Ne è stata attenuata la dipendenza “passiva”. Non la necessità. È cresciuta di molto la capacità di osservare i risultati. Non anche quella di determinarli direttamente. Certo, la cultura media è oggi incomparabilmente superiore a quella di non troppi decenni addietro. Ma questo non vuol dire affatto che possiamo fare a meno (oggi come domani) di “mediazioni” (conoscitive e deliberative).  Ne avremo piuttosto maggiore necessità. Crescerà con il crescere (inevitabile) degli “specialismi” ai quali il nostro “sapere” deve sempre più piegarsi.

O usciamo dalla illusione nella quale siamo precipitati. O le nostre democrazie moriranno.

Torni pure dunque l’agorà nelle forme rese possibili dalla modernità. Purché seria (e preordinata alle sue ragioni). Non lo è quella che favorisce la bulimia di approssimazione alla quale siamo sollecitati. E molto meno ancora lo è l’invito implicito alla disinvoltura e all’improvvisazione che si legge nella “ordinaria” elevazione ad “opinion makers” di personaggi noti, le cui (indiscutibili) benemerenze (artistiche, sportive, letterarie) in niente si legano alla “competenza” sugli argomenti sui quali li si sollecita.

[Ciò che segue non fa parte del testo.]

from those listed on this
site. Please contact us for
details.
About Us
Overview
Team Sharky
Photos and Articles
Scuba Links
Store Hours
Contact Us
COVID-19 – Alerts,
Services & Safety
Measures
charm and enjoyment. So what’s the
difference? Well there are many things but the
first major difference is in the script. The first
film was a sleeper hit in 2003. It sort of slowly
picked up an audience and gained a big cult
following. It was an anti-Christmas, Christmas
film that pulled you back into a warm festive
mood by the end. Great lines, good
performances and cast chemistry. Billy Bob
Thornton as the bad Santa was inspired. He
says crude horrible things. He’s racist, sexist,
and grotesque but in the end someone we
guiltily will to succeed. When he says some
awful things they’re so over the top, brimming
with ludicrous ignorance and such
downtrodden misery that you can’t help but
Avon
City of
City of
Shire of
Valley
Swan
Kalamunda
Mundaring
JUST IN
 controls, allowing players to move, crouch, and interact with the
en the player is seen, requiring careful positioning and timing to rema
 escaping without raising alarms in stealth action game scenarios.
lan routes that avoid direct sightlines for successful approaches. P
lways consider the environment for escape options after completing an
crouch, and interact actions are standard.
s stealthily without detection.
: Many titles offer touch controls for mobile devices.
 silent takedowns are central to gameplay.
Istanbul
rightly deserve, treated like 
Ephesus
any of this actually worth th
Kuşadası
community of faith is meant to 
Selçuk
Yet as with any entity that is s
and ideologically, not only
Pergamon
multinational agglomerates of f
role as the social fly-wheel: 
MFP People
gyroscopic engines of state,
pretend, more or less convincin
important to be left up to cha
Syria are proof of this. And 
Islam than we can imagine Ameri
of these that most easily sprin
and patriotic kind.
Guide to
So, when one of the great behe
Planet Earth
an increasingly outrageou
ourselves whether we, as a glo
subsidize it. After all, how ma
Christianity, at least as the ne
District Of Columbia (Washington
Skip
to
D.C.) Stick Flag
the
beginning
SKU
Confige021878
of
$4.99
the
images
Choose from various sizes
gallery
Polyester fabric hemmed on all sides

Come non lo è per altro l’assenza di autocontrollo con cui anche persone di indiscussa “competenza” (in questo o quel campo) si ritengono esse stesse in grado di esprimere “giudizi” e “suggerimenti” su materie (di grande complessità tecnica, quali sono anche le giuridico-istituzionali e le economiche) delle quali non hanno con evidenza la minima idea.